I hope no one is offended.

Friday, June 17, 2011

Mallard Ducklings

I'm stuck in NY. I was supposed to fly home last night, but my flight was canceled. The worst part of it is that I am going to be late for my church's Strawberry Blues Festival. It's the first year we added Blues to the fund raiser and I had set up some stage lights for it. I'm going to be late so I'm not sure how it will turn out, but I have my son and another church member helping out in my absence. Bums me out big time.
So, while I'm waiting for my flight I thought I'd see if I could catch up on some posting.
Tis the season for ducklings and goslings. I saw these Mallard ducklings with mom near the parking lot at Fernhill Wetlands last Sunday.

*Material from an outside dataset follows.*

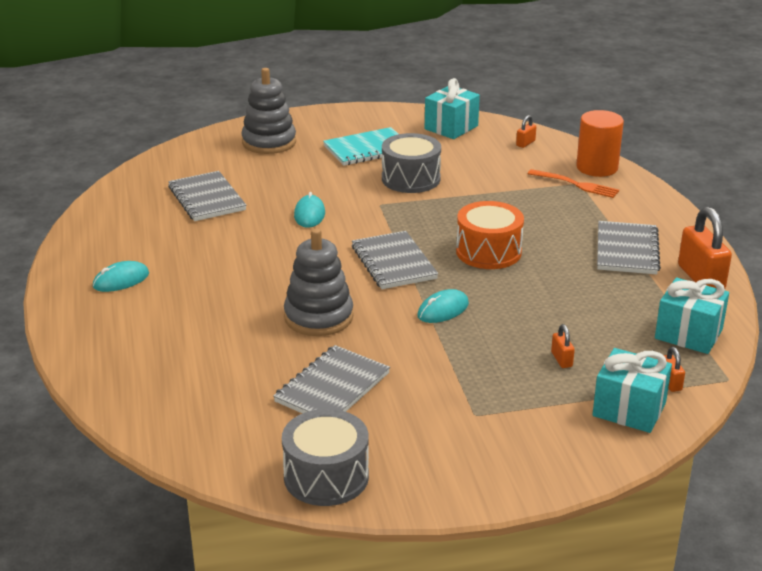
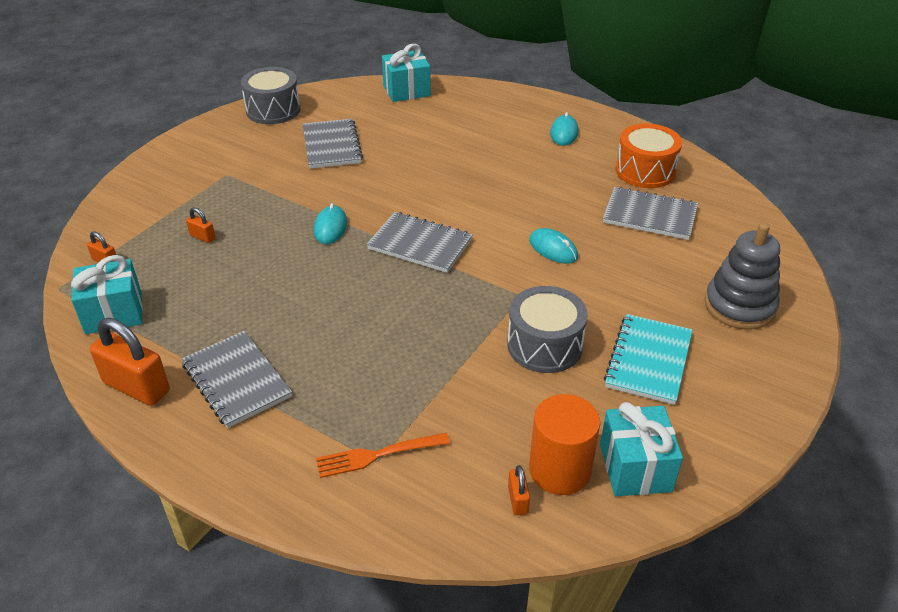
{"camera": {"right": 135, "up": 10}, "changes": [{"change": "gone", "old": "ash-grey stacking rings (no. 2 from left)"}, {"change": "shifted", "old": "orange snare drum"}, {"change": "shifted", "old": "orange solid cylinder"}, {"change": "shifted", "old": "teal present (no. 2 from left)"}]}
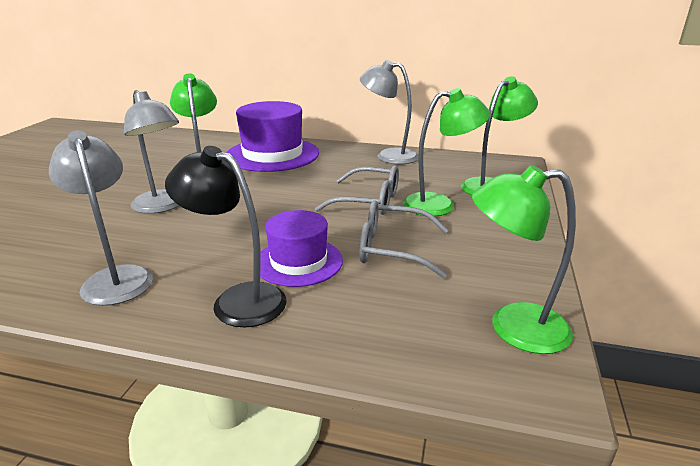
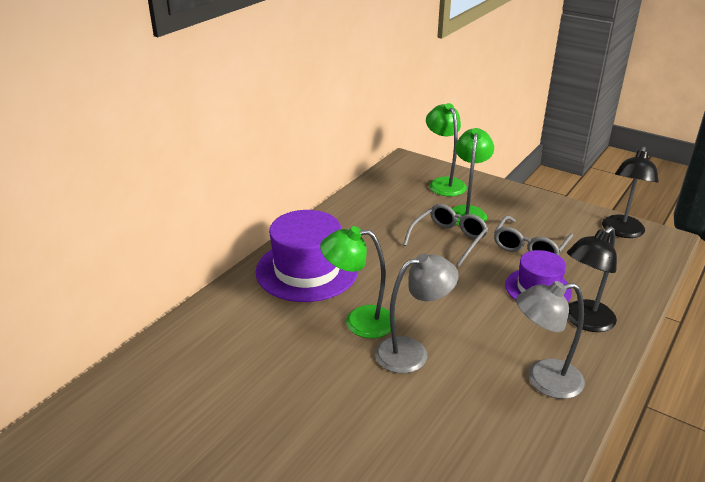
{"camera": {"right": -70, "up": 5}, "changes": [{"change": "gone", "old": "ash-grey reading lamp (no. 3 from left)"}, {"change": "repainted", "old": "green reading lamp (no. 4 from left)", "new": "black reading lamp (no. 2 from left)"}]}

They sure are cute!

Thursday, June 16, 2011

Red-breasted Sapsucker

Last Saturday my wife joined me for a walk through Mount Talbert Nature Park. It was my first visit and while it was a beautiful park, there weren't a lot of birds in view. We heard several, but like many densely wooded parks, the birds have many places to hide.
At one point along one of the many trails there was a clearing. It was there that I saw only my second sighting of a Red-breasted Sapsucker. I found its behavior interesting as, not only did it fly aggressively from tree to tree, but it also would hover in the air occasionally. Not behavior I would expect from a woodpecker. Also, when I zoomed in on the images I realized that it was actually catching insects as it had a couple in its bill. Checking on All About Birds, it states "Forages for insects by gleaning, probing, prying, tapping, and flycatching." So, I guess the behavior was not unusual after all.

Sunday, June 12, 2011

Clark's Grebe

An interesting day at Fernhill Wetlands today. The migrants were pretty much gone. I saw no Western Tanagers, Yellow Warblers, Wilson's Warblers or Warbling Vireos. I didn't even see any Yellow-rumped Warblers or Savannah Sparrows.
But there were other fun things to see such as a Greater White-fronted Goose, some hybrid Canada Geese (domestic Greylag x Canada Goose), Virginia Rails and three Clark's Grebes as seen above.
The Grebe's stayed out in the middle of of Fernhill Lake for most of the morning while I was there, but one ventured reasonably close to shore for a bit. It was kind of fun as while it was feeding under water, I would reposition myself where I thought it would surface. Take a few shots and then repeat the process. Eventually it rejoined the other two well out of reach of my lens.